■ WHAT IS EXPECTED ■
Repeat the lines below exactly as they appear, but leave out the images.

(GIVEN ENTRIES)

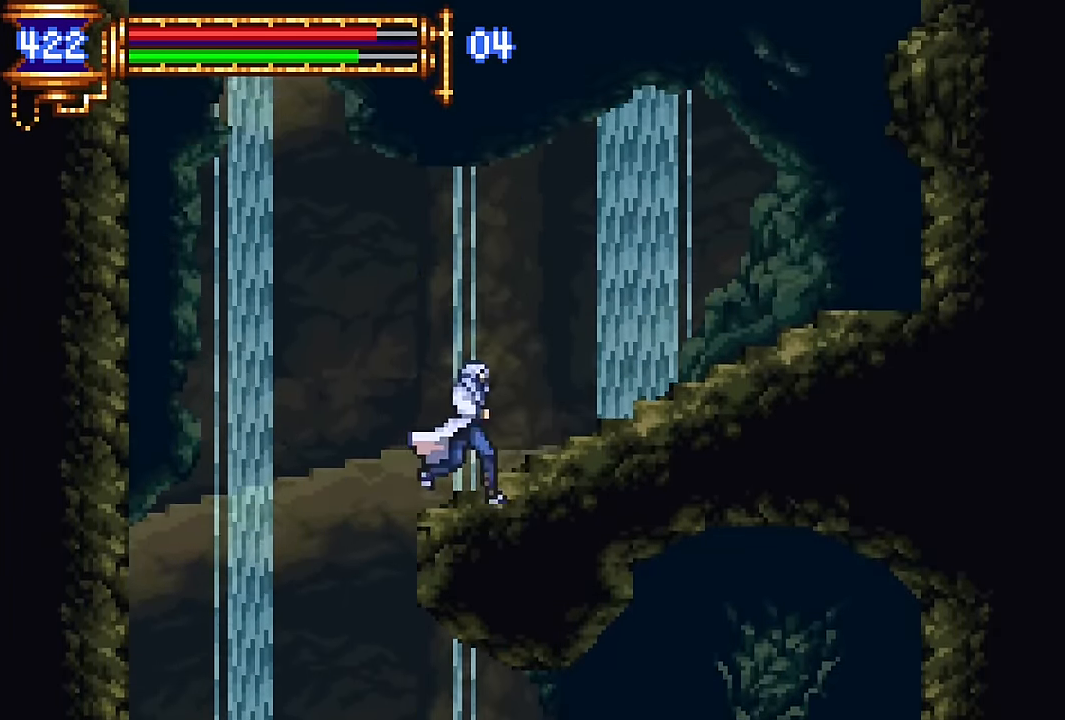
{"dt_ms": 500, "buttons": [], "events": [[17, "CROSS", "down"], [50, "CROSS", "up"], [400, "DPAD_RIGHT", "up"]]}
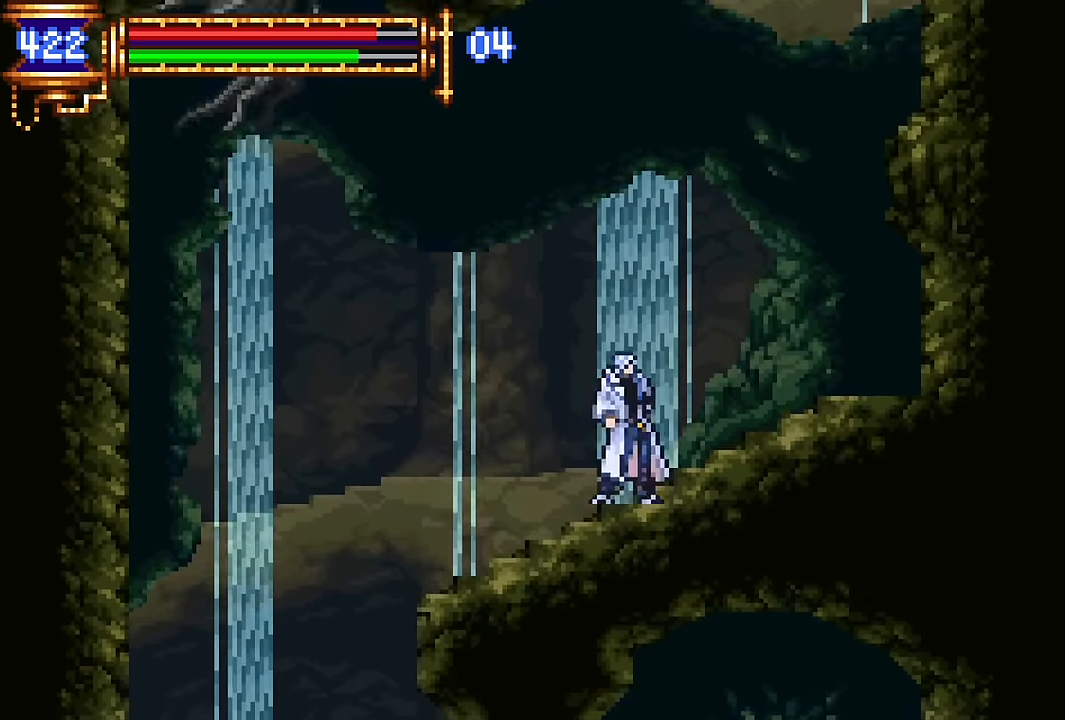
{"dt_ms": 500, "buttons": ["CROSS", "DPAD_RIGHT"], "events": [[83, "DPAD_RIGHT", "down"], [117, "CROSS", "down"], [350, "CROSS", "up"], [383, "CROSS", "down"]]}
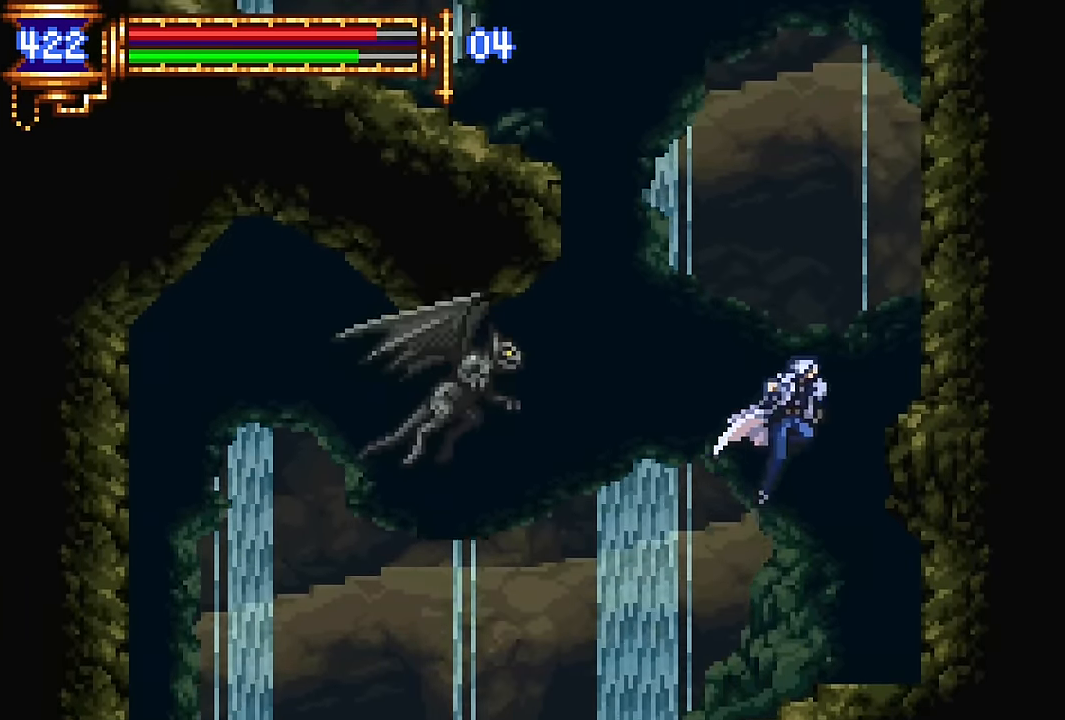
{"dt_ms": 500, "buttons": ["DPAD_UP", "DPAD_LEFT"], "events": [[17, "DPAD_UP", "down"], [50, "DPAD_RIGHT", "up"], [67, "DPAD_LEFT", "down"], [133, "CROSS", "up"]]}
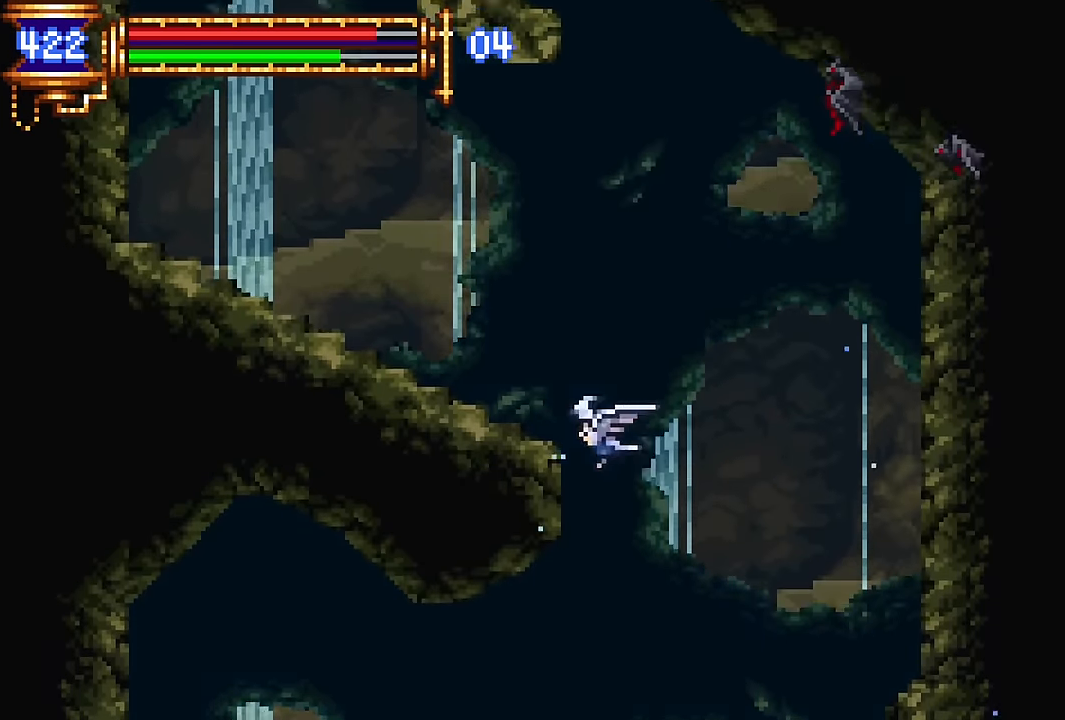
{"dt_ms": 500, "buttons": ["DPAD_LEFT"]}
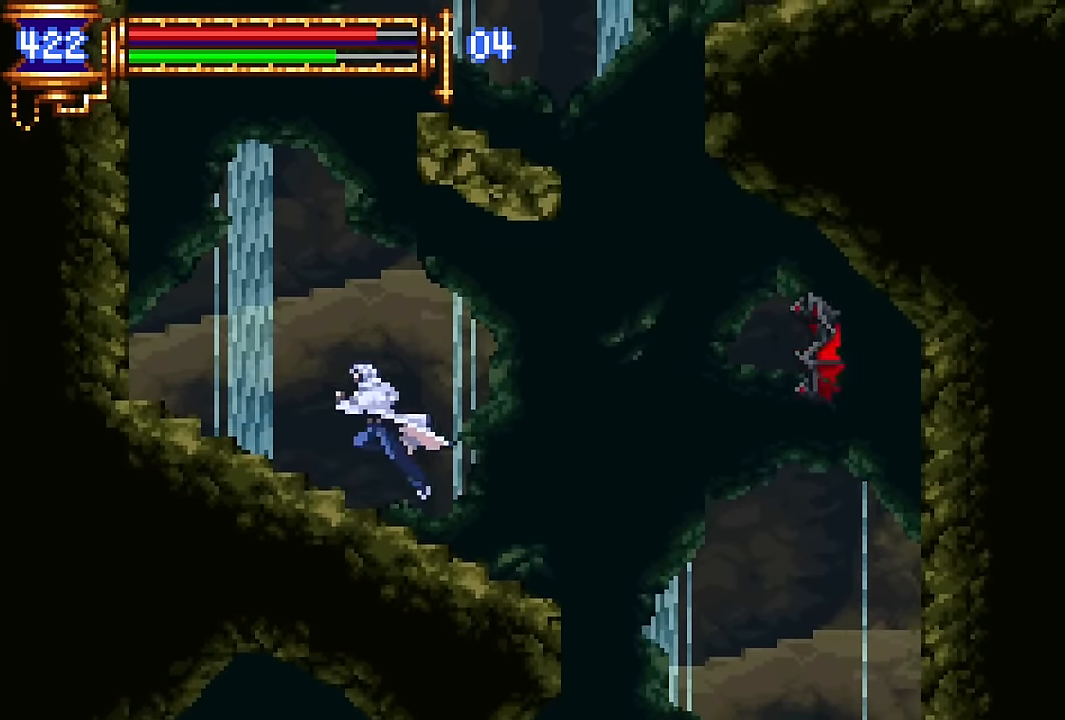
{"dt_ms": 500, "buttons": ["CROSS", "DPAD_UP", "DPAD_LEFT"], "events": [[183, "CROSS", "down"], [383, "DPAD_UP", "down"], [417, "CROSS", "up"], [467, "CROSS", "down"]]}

(End GIVEN ENTRIES)

■ EXERCISE ANSWER ■
{"dt_ms": 500, "buttons": [], "events": [[17, "CROSS", "down"], [50, "CROSS", "up"], [400, "DPAD_RIGHT", "up"]]}
{"dt_ms": 500, "buttons": ["CROSS", "DPAD_RIGHT"], "events": [[83, "DPAD_RIGHT", "down"], [117, "CROSS", "down"], [350, "CROSS", "up"], [383, "CROSS", "down"]]}
{"dt_ms": 500, "buttons": ["DPAD_UP", "DPAD_LEFT"], "events": [[17, "DPAD_UP", "down"], [50, "DPAD_RIGHT", "up"], [67, "DPAD_LEFT", "down"], [133, "CROSS", "up"]]}
{"dt_ms": 500, "buttons": ["DPAD_LEFT"]}
{"dt_ms": 500, "buttons": ["CROSS", "DPAD_UP", "DPAD_LEFT"], "events": [[183, "CROSS", "down"], [383, "DPAD_UP", "down"], [417, "CROSS", "up"], [467, "CROSS", "down"]]}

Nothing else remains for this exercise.